The number of data entries is different for each code. (This doesn't matter for my question; I'm just point it out.)
I need to analyze the data entries for each code. This would include calculating the median, plotting graphs, etc. This means I should separate out the data for each code and make it numeric?
Is there a better way of doing this than this kind of thing:
x = read.csv('dataFile.csv, header=T)
...
median(as.numeric(subset(x, x$code=='ABC' & x$label=='data')$value))
boxplot(median(as.numeric(subset(x, x$code=='ABC' & x$label=='data')$value)))
split and list2env allows you to separate your data.frame x for each code generating one data.frame for each level in code:
list2env(split(x, x$code), envir=.GlobalEnv)
or just
my.list <- split(x, x$code)
if you prefer to work with lists.
I'm not sure I totally understand the final objective of your question, do you just want some pointers of what you could do it? because there are a lot of possible solutions.
When you ask: I need to analyze the data entries for each code.
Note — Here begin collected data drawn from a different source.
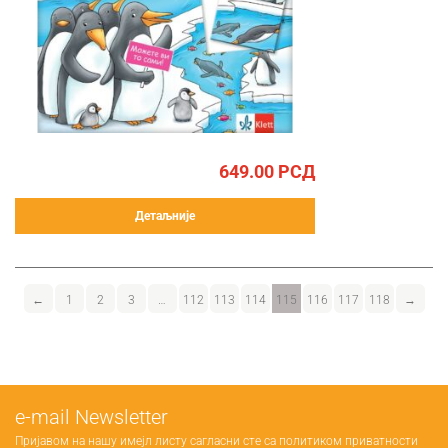
649.00
РСД
Детаљније
←
1
2
3
…
112
113
114
115
116
117
118
→
е-mail Newsletter
Пријавом на нашу имејл листу сагласни сте са
политиком приватности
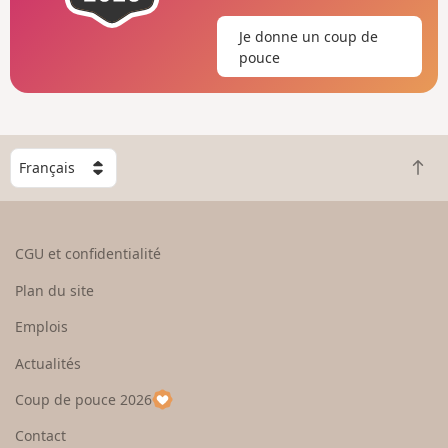
Je donne un coup de
pouce
C
R
h
e
o
t
i
o
s
CGU et confidentialité
u
i
r
s
Plan du site
e
s
n
e
Emplois
h
z
Actualités
a
u
u
n
Coup de pouce 2026
t
p
a
Contact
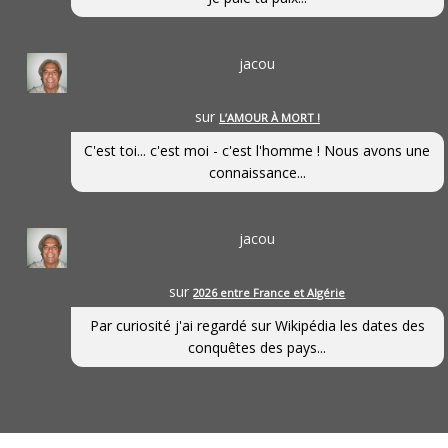
jacou
sur
L’AMOUR À MORT !
C'est toi... c'est moi - c'est l'homme ! Nous avons une
connaissance...
jacou
sur
2026 entre France et Algérie
Par curiosité j'ai regardé sur Wikipédia les dates des
conquêtes des pays...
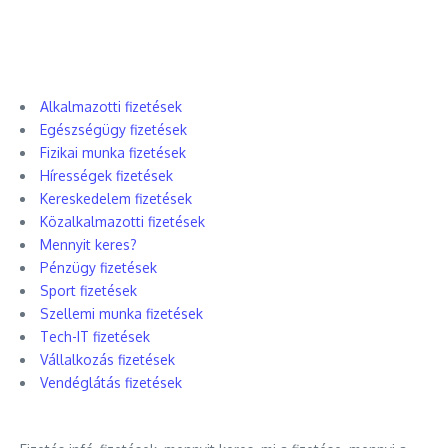
Alkalmazotti fizetések
Egészségügy fizetések
Fizikai munka fizetések
Hírességek fizetések
Kereskedelem fizetések
Közalkalmazotti fizetések
Mennyit keres?
Pénzügy fizetések
Sport fizetések
Szellemi munka fizetések
Tech-IT fizetések
Vállalkozás fizetések
Vendéglátás fizetések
This would include calculating the median, plotting graphs, etc. This means I should separate out the data for each code and make it numeric?
The answer would be no, you don't strictly have to. You could use R functions which does this task for you, for example:
x = read.csv('dataFile.csv', header=T)
#is it numeric?
class(x$value)
# if it is already numeric you shouldn't have to convert it,
# if it strictly numeric I don't know any reason why it
# should be read as strings but it happens.
aggregate(x,by=list(x$code),FUN="median")
boxplot(value~code,data=x)
# and you can do ?boxplot to look into its options.